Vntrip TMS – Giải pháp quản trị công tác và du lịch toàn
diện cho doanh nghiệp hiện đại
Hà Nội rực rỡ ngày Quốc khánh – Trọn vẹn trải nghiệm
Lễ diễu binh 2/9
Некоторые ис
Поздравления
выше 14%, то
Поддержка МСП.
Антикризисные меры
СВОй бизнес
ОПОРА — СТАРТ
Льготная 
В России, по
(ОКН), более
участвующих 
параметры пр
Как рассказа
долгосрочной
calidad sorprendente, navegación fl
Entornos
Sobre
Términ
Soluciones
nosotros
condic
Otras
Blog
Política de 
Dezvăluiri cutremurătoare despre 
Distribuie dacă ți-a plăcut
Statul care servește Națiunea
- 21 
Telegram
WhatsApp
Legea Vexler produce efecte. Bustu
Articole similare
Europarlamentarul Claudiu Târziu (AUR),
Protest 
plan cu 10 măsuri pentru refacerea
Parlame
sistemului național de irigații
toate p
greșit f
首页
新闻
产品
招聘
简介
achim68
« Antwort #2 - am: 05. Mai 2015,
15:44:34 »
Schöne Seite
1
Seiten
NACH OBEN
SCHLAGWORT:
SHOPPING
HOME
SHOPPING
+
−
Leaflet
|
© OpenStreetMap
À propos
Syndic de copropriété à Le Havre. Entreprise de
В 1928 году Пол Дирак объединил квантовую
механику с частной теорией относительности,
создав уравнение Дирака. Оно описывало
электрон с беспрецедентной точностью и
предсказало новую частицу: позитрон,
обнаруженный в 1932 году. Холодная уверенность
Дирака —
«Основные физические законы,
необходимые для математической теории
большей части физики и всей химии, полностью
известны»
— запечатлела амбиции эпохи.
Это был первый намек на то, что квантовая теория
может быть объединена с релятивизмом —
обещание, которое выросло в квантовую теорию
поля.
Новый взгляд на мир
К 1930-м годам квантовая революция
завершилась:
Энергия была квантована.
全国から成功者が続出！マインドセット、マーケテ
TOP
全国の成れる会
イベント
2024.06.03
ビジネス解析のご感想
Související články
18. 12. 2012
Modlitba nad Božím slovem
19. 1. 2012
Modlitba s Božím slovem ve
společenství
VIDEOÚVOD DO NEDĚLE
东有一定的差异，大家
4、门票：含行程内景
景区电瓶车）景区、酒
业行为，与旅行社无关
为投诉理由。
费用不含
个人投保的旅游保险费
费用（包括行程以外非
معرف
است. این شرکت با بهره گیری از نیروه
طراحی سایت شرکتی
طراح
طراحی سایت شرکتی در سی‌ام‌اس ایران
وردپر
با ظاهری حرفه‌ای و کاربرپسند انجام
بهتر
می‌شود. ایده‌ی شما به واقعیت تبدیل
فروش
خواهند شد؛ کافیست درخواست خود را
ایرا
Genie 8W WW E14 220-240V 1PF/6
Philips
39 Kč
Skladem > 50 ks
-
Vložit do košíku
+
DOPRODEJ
———
*EXERCISE DETAILS*.
Each line of the data is to be transcribed exactly.

*TASK RESPONSE*.
Vntrip TMS – Giải pháp quản trị công tác và du lịch toàn
diện cho doanh nghiệp hiện đại
Hà Nội rực rỡ ngày Quốc khánh – Trọn vẹn trải nghiệm
Lễ diễu binh 2/9
Некоторые ис
Поздравления
выше 14%, то
Поддержка МСП.
Антикризисные меры
СВОй бизнес
ОПОРА — СТАРТ
Льготная 
В России, по
(ОКН), более
участвующих 
параметры пр
Как рассказа
долгосрочной
calidad sorprendente, navegación fl
Entornos
Sobre
Términ
Soluciones
nosotros
condic
Otras
Blog
Política de 
Dezvăluiri cutremurătoare despre 
Distribuie dacă ți-a plăcut
Statul care servește Națiunea
- 21 
Telegram
WhatsApp
Legea Vexler produce efecte. Bustu
Articole similare
Europarlamentarul Claudiu Târziu (AUR),
Protest 
plan cu 10 măsuri pentru refacerea
Parlame
sistemului național de irigații
toate p
greșit f
首页
新闻
产品
招聘
简介
achim68
« Antwort #2 - am: 05. Mai 2015,
15:44:34 »
Schöne Seite
1
Seiten
NACH OBEN
SCHLAGWORT:
SHOPPING
HOME
SHOPPING
+
−
Leaflet
|
© OpenStreetMap
À propos
Syndic de copropriété à Le Havre. Entreprise de
В 1928 году Пол Дирак объединил квантовую
механику с частной теорией относительности,
создав уравнение Дирака. Оно описывало
электрон с беспрецедентной точностью и
предсказало новую частицу: позитрон,
обнаруженный в 1932 году. Холодная уверенность
Дирака —
«Основные физические законы,
необходимые для математической теории
большей части физики и всей химии, полностью
известны»
— запечатлела амбиции эпохи.
Это был первый намек на то, что квантовая теория
может быть объединена с релятивизмом —
обещание, которое выросло в квантовую теорию
поля.
Новый взгляд на мир
К 1930-м годам квантовая революция
завершилась:
Энергия была квантована.
全国から成功者が続出！マインドセット、マーケテ
TOP
全国の成れる会
イベント
2024.06.03
ビジネス解析のご感想
Související články
18. 12. 2012
Modlitba nad Božím slovem
19. 1. 2012
Modlitba s Božím slovem ve
společenství
VIDEOÚVOD DO NEDĚLE
东有一定的差异，大家
4、门票：含行程内景
景区电瓶车）景区、酒
业行为，与旅行社无关
为投诉理由。
费用不含
个人投保的旅游保险费
费用（包括行程以外非
معرف
است. این شرکت با بهره گیری از نیروه
طراحی سایت شرکتی
طراح
طراحی سایت شرکتی در سی‌ام‌اس ایران
وردپر
با ظاهری حرفه‌ای و کاربرپسند انجام
بهتر
می‌شود. ایده‌ی شما به واقعیت تبدیل
فروش
خواهند شد؛ کافیست درخواست خود را
ایرا
Genie 8W WW E14 220-240V 1PF/6
Philips
39 Kč
Skladem > 50 ks
-
Vložit do košíku
+
DOPRODEJ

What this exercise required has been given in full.